Just a curiosity really… I work with some complex models that can be tricky for both optimization and sampling approaches. Both as a form of robustness check for an optimization solution, and a sampling speed up, I have an option in ctsem to start sampling at a (relaxed tolerance) max likelihood / max a posteriori solution. In some cases this is far, far slower than a random initialization (watching the log posterior plot, it takes a long time to drop down to the ‘typical set’ level), but this is resolved when I initialize the chains at the maximum + a tiny bit of noise, such that the log posterior starts at or a little below the typical level sampling will achieve. I can’t come up with a picture in my head for why this occurs, I’d like one, please ;) btw this is not because the parameter values at max likelihood are a long way from typical values – the problems are constrained and integrated in a way that they are well behaved in this regard – the parameter values at max likelihood are usually a good approximation of the centre of the posterior distribution.

1 Like

I’m not 100% sure this is what you’re seeing, but note that if a chain starts from low-probability regions, then its tendency will be to fall down towards the typical set.

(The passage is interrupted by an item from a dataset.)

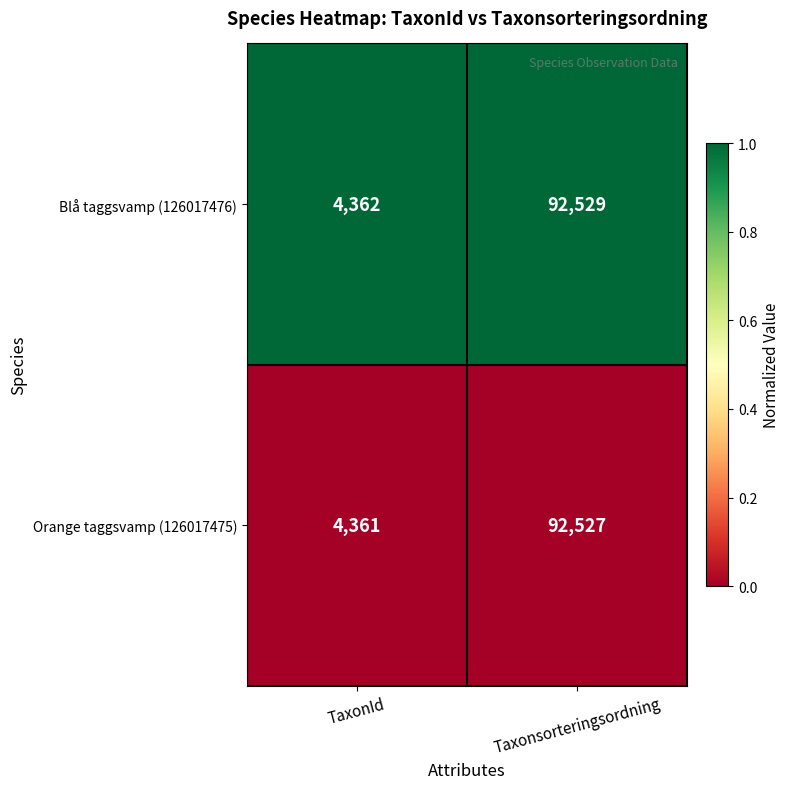

List the series in order of their overall mean, highest first.

Blå taggsvamp (126017476), Orange taggsvamp (126017475)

If a chain starts near the maximum, then the only way for it to climb up to the typical set will be if the initial momentum is sufficient to enable it to climb far enough. I wonder whether the momenta are too small in magnitude to enable your chain initialized near the maximum to climb quickly–it might take many iterations to accumulate enough energy to climb up to the typical set.

I’ve been playing in this space lately too (generating fast samples from the prior then getting the lp__ given the data too), but what I do is rank my initialisation candidates by lp__ and grab those that rank closest to the median, which I figure (assuming a not-pathological candidate generation) should be closer to the typical set than the MAP.

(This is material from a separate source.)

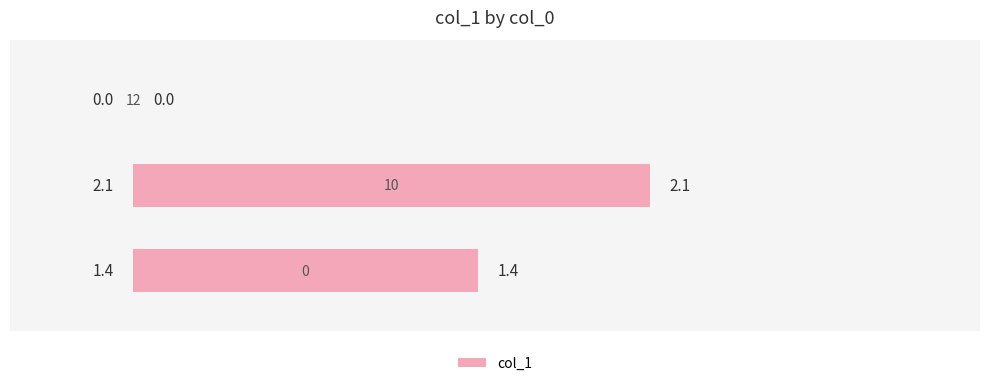

What is the greatest value displayed?

2.1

Could it also be that the gradient at the MAP is very different than in the typical set, making for bad initial estimates of the mass matrix? Ditto step size.

It could be! But the gradient is also quite different in the tails of the posterior far from the typical set, and yet the chains still fall down into the typical set relatively quickly. Recall also that the gradient adaptation is memoryless from window to window, and that the step-size adaptation is generally pretty fast. In fact, early on we want the step size to adapt to the local region of parameter space where we find ourselves–the common pattern when we initialize way out in the tails is for the step size to crash downwards to a pretty small value early in warmup, which enables the chains to wander off and find the typical set without diverging all the time. The step size comes back up as we find the typical set and especially as we find better estimates for the mass matrix.